2022/9/6 日本獣医学会学術集会で研究発表をしました


日本獣医学会学術集会の繁殖分科会で、生殖器奇形牛の妊孕性改善の手術についての研究成果をオンラインで口頭発表しました。発表の概要は以下となります。


【背景】
牛のホワイトヘイファー病(WHD)はミュラー管の形成不全により起こる先天性の生殖器奇形である。WHD牛は、卵巣に異常がないものの片側の子宮角に欠損や部分的形成不全が認められ、妊孕性が低いと考えられている。今回、34頭のWHD牛の妊孕性を調査し、妊孕性改善のために経腟片側卵巣摘出術(OVX)を4例に実施してその効果を検討した。

【材料と方法】
直腸検査で診断したWHDのホルスタイン種34頭とランダムに抽出した対照牛34頭について、生存日数と分娩履歴を比較した。また、子宮角欠損型のWHD牛4頭に対して欠損子宮角側の経腟片側OVXを実施し、手術前後の繁殖成績を比較した。

## 抽出データ
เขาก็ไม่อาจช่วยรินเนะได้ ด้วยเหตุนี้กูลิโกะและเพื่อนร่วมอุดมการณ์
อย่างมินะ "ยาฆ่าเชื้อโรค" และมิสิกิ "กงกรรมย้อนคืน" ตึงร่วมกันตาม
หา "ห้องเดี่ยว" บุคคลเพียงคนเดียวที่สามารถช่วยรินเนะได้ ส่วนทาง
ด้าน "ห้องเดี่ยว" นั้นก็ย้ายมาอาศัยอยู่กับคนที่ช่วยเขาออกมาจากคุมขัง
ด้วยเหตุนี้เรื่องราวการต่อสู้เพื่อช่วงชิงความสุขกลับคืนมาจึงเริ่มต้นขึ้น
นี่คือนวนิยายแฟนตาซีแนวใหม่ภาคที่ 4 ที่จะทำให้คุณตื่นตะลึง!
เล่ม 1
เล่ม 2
* * *
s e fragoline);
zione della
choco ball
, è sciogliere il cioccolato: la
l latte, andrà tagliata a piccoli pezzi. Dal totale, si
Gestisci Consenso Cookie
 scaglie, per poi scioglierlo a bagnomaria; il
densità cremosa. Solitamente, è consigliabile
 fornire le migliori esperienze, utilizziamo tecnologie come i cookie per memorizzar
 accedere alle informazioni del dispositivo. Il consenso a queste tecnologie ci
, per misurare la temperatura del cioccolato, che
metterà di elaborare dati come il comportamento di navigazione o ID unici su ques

## 課題内容
牛のホワイトヘイファー病の研究発表の本文を、最後の文の後から続けて書くこと。

## 解答
【結果】
WHD牛と対照牛の生存日数に差は認められなかった。しかし、分娩回数の中央値は、対照牛と比較して、WHD牛で有意に少なかった。経腟片側OVXを実施したWHD牛4頭は、残された片側の卵巣のみで卵巣周期が確認され、人工交配を開始した。WHD牛の発情発見率は手術前に比べ手術後で改善したものの、有意差は認められなかった。手術後に全症例で妊娠し、手術後の妊娠までの日数は手術前の空胎日数に比べ有意に少なかった。

【考察】
WHD牛の生存日数は対照牛と差はなかったものの、分娩回数が有意に少なくなっており、分娩間隔が延長していることが示唆された。WHD牛では片側OVX後に妊娠までの日数が短縮され、これは片側OVXにより常に正常な子宮角側で排卵が起こるようになったためであると考えられる。以上から、経腟片側OVXはWHD牛における有力な妊孕性改善方法になると期待できる。